◆ **Seçilen Metin**
Emsal Mahkeme Kararı Bakırköy 1. Asliye Ticaret Mahkemesi 2020/23 E. 2021/698 K. 29.06.2021 T.

Görüntülediğiniz mahkeme kararı henüz kesinleşmemiştir. Yararlı olması amacıyla eklenmiştir.

T.C. BAKIRKÖY 1. ASLİYE TİCARET MAHKEMESİ

ESAS NO : 2020/23 Esas
KARAR NO : 2021/698

DAVA : Kayıt Kabul
DAVA TARİHİ : 08/01/2020
KARAR TARİHİ : 29/06/2021
GEREKÇELİ KARAR YAZIM TARİHİ : 15/07/2021

Mahkememizde görülmekte olan Kayıt Kabul (İflas Tasfiyesinde Düzenlenen Sıra Cetveline Yönelik Kayıt Kabul Ve Terkin Talebi (İİK 235)) davasının yapılan açık yargılaması sonunda,
GEREĞİ DÜŞÜNÜLDÜ:
Davacı vekili dava dilekçesinde; davacı tarafından davalı tarafa taşıma hizmeti verildiğini, verilen hizmet karşılığında kesilen faturalara istinaden ödeme yapılmadığını, çeklerin karşılıksız çıktığını, ihtiyati haciz kararı aldığını ve haciz işlemi ve takip yapıldığını, davalı taraf hakkında Bakırköy …. Asliye Ticaret Mahkemesi tarafından … Esas sayılı …. Karar sayılı kararı ile iflas kararı verildiğini, iflas masasına başvuru yapıldığını, 07/03/2019 tarihi itibariyle toplam 206.801,39 TL alacağı olmasına karşılık bu alacağın 122.213,02 TL tutar olan kısmının kabul edildiğini ve 84.588,37 TL tutarın 07/03/2019 iflas tarihi itibariyle avans faizi talebi ile iflas masasına alacak kaydının yapılmasını talep ettiklerini, alacaklarının iflas masasına kaydına, yargılama giderleri ve vekalet ücretinin karşı tarafa yüklenilmesine karar verilmesini talep ve dava etmiştir.
Davalı davayı cevap vermemiştir.

◆ **Yönergeler**
a) Karar metninin “Emsal Mahkeme Kararı” sözcüklerini içeren yerle başlayıp “olması amacıyla eklenmiştir.” ile biten kısmını, “Yararlı olması amacıyla” ifadesinin yerine “Bilgi vermek amacıyla” koyarak yeniden yazınız.
b) Karar metnine göre davacının iflas masasına bildirdiği alacağın ne kadarlık kısmı kabul edilmiştir?

◆ **Liste**
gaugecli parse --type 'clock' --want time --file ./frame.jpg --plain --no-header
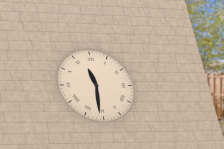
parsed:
11:31
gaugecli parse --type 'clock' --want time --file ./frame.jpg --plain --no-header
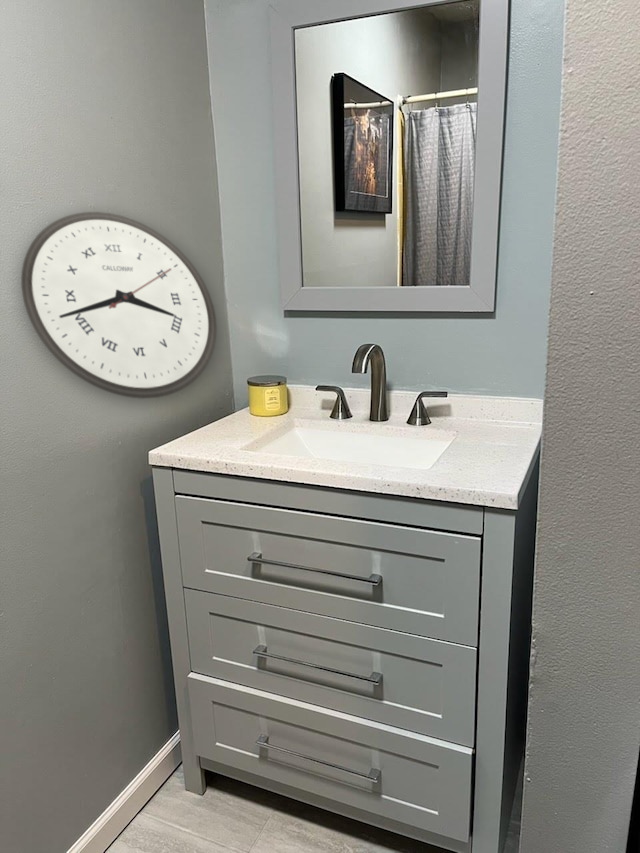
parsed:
3:42:10
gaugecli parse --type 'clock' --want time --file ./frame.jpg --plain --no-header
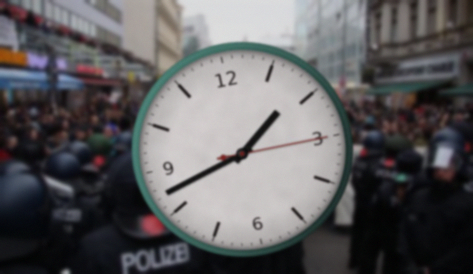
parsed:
1:42:15
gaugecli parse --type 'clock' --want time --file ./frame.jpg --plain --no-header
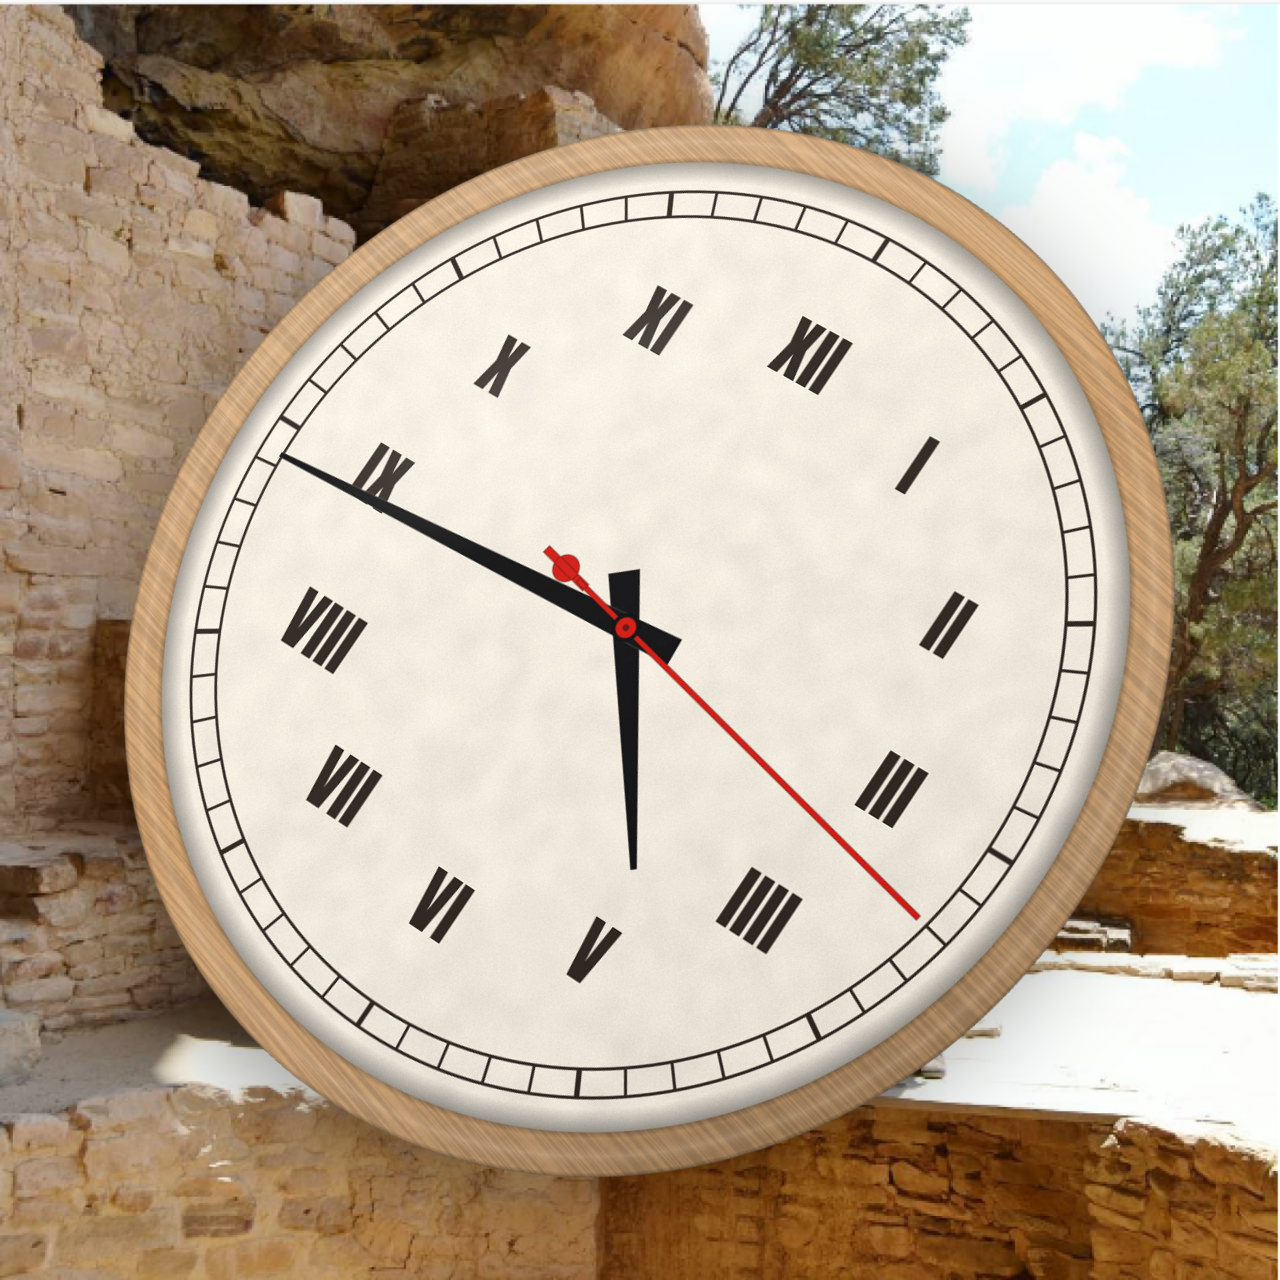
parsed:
4:44:17
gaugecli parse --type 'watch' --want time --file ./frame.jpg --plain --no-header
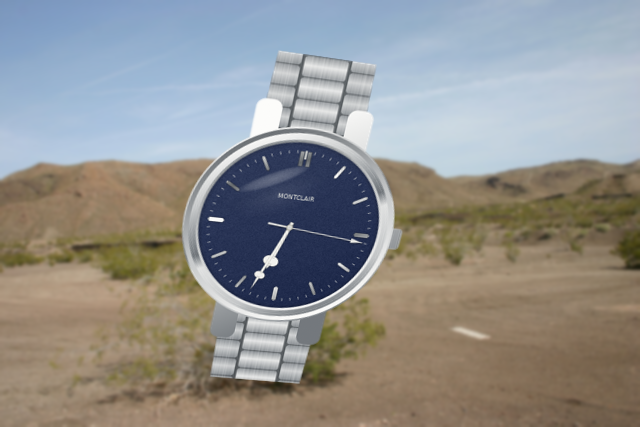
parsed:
6:33:16
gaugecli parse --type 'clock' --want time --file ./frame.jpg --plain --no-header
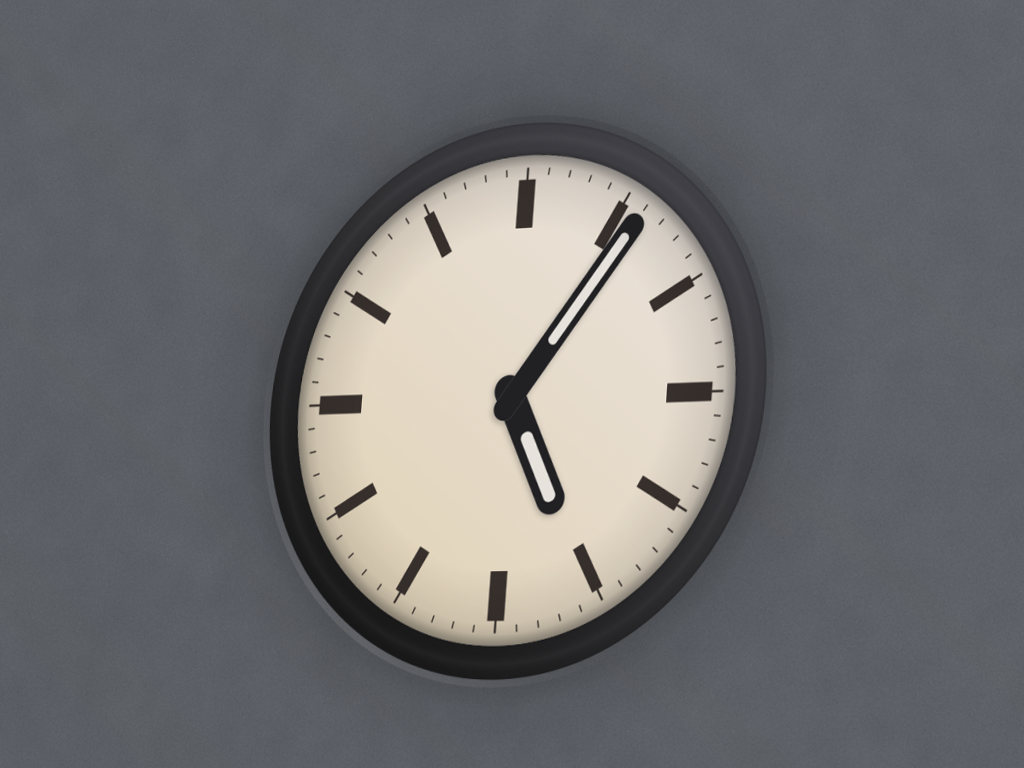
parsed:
5:06
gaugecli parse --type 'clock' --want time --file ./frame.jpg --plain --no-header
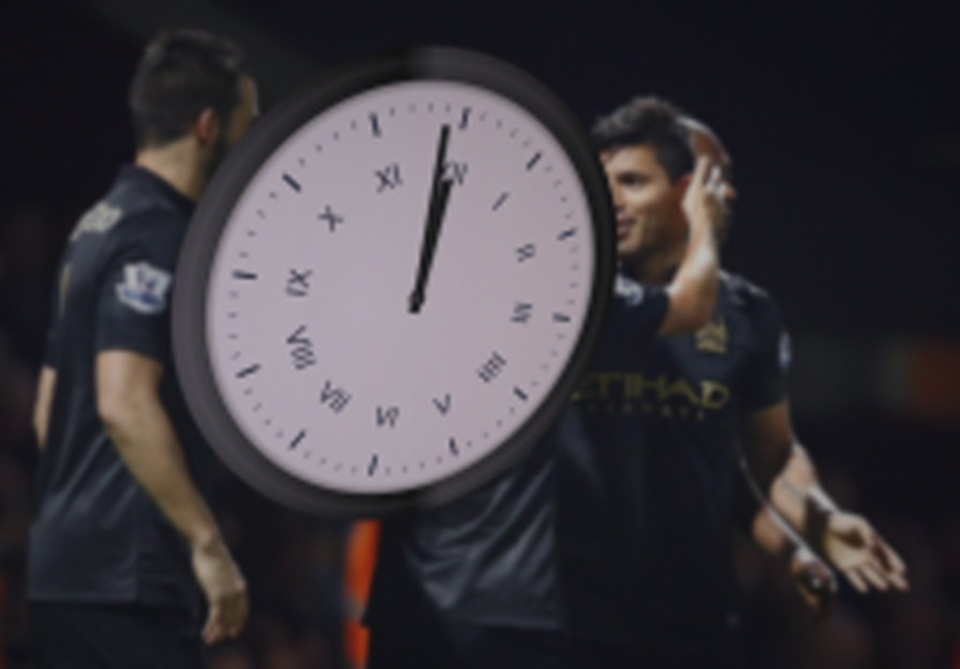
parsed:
11:59
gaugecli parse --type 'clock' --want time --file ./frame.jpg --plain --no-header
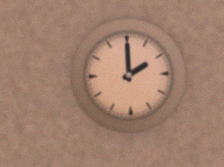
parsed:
2:00
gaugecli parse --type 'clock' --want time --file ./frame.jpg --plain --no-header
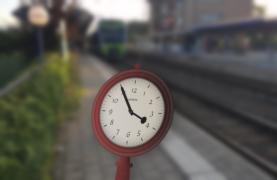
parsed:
3:55
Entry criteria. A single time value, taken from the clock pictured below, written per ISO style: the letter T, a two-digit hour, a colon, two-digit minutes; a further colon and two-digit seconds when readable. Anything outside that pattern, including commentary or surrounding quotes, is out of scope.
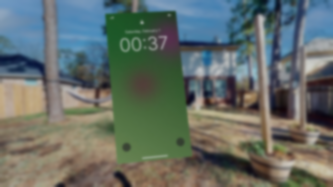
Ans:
T00:37
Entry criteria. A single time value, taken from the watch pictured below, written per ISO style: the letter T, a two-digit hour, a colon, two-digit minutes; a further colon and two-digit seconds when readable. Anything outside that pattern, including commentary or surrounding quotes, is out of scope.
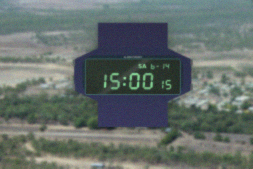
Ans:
T15:00:15
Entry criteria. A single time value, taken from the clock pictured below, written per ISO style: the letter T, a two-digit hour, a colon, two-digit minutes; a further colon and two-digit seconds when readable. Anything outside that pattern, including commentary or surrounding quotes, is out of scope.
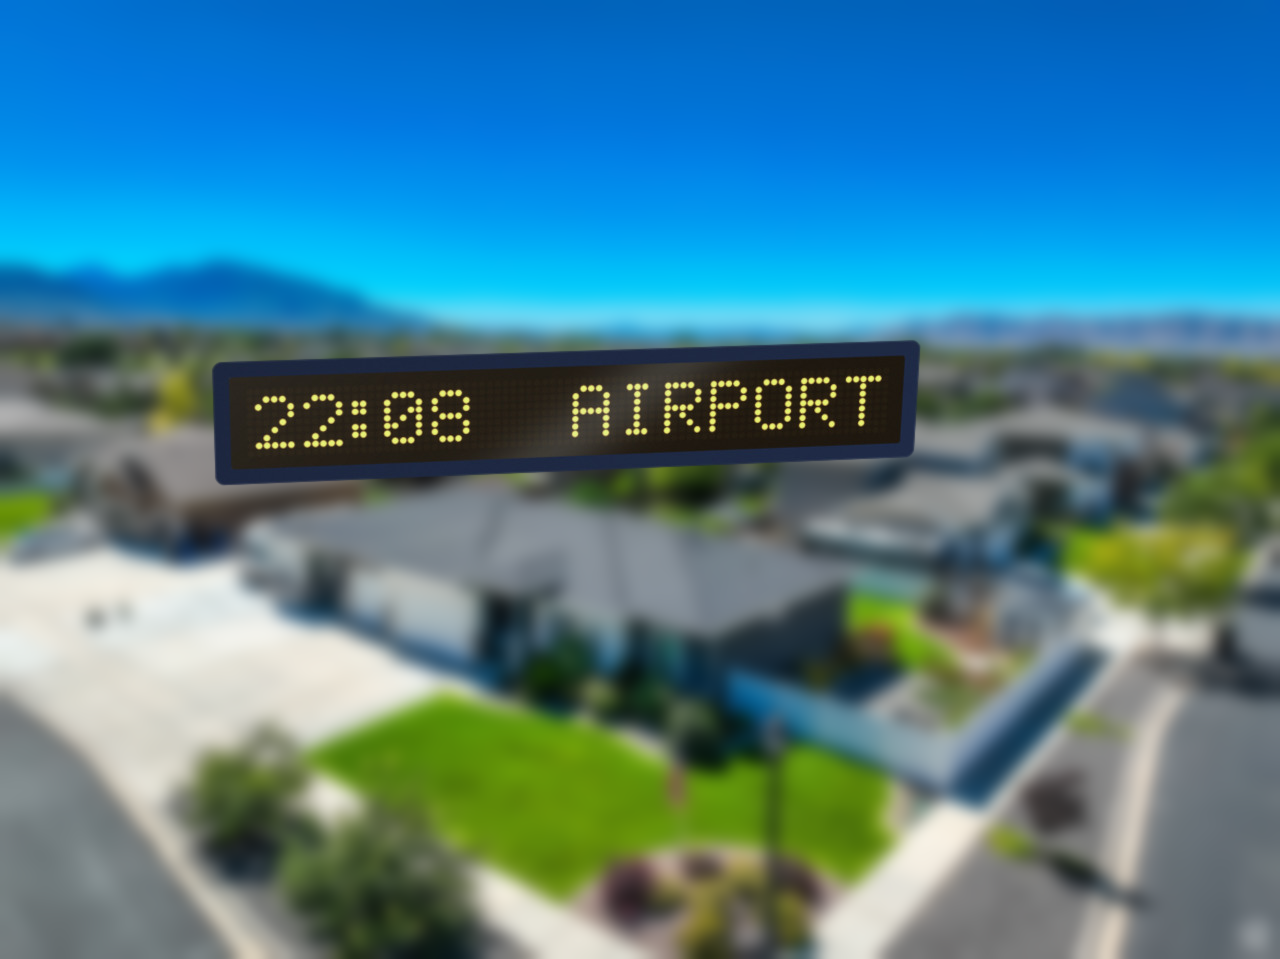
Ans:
T22:08
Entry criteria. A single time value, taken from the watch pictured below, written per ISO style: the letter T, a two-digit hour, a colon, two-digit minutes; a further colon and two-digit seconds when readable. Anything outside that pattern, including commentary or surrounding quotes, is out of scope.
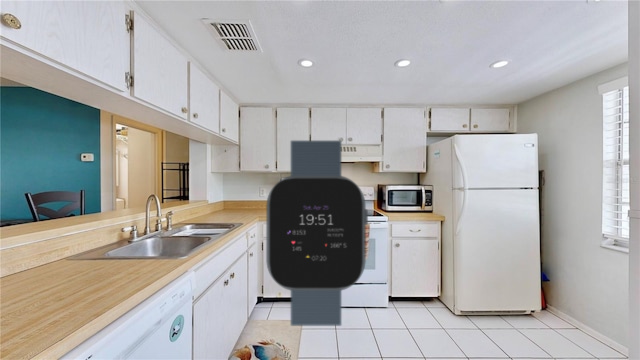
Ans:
T19:51
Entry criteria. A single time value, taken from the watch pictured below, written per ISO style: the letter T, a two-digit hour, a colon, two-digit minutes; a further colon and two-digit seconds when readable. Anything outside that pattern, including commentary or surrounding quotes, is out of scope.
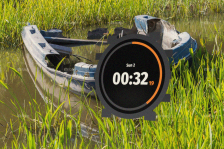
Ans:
T00:32
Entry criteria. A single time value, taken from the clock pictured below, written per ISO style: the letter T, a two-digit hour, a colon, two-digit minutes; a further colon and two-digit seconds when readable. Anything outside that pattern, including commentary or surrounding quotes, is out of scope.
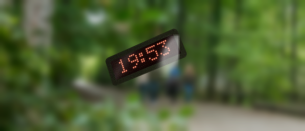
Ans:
T19:53
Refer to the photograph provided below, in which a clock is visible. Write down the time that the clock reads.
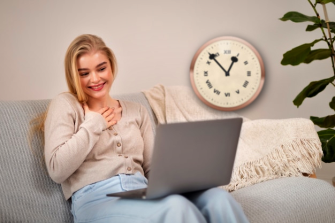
12:53
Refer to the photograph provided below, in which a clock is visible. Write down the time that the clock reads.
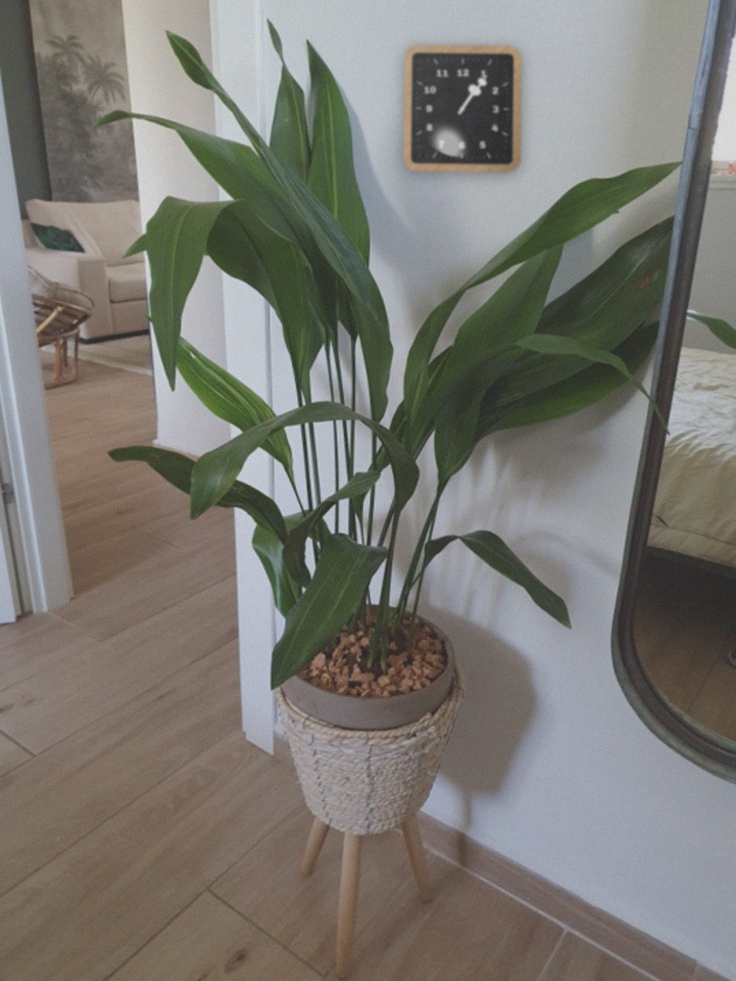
1:06
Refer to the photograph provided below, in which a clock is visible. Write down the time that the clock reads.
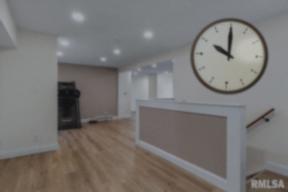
10:00
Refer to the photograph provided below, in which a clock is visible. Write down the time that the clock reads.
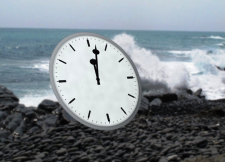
12:02
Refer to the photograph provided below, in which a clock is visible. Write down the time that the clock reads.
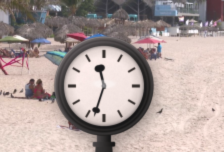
11:33
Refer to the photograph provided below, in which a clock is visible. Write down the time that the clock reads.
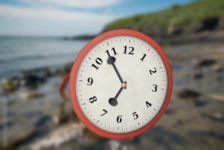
6:54
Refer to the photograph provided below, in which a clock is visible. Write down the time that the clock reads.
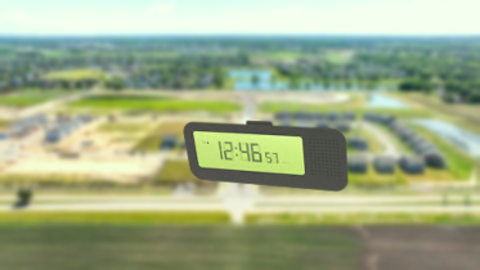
12:46:57
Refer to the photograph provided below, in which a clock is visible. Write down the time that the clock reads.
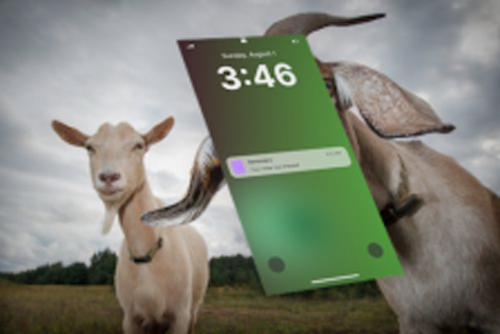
3:46
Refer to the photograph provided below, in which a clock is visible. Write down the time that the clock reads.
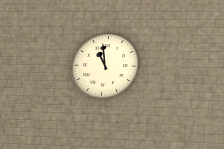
10:58
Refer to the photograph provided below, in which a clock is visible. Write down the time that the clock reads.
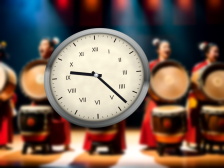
9:23
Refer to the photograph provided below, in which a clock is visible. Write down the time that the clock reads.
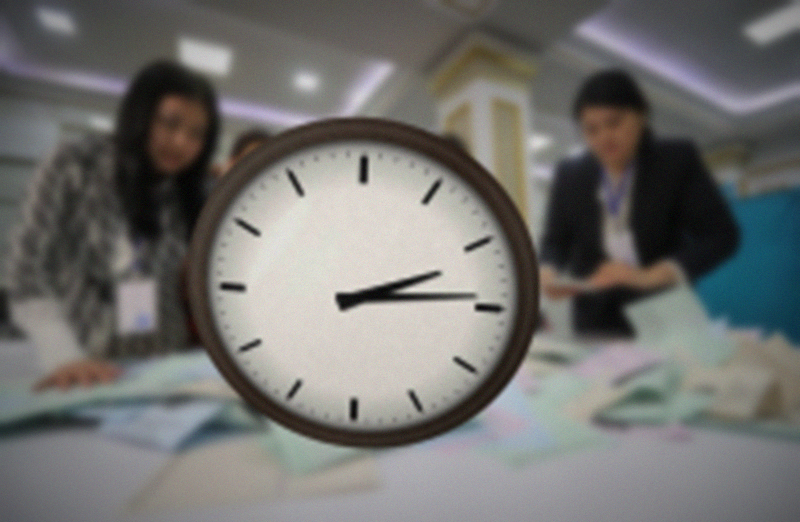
2:14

◆ **Çözümlü Cevaplar**
a)
Emsal Mahkeme Kararı Bakırköy 1. Asliye Ticaret Mahkemesi 2020/23 E. 2021/698 K. 29.06.2021 T.

Görüntülediğiniz mahkeme kararı henüz kesinleşmemiştir. Bilgi vermek amacıyla eklenmiştir.

b) 122.213,02 TL tutarındaki kısmı kabul edilmiştir.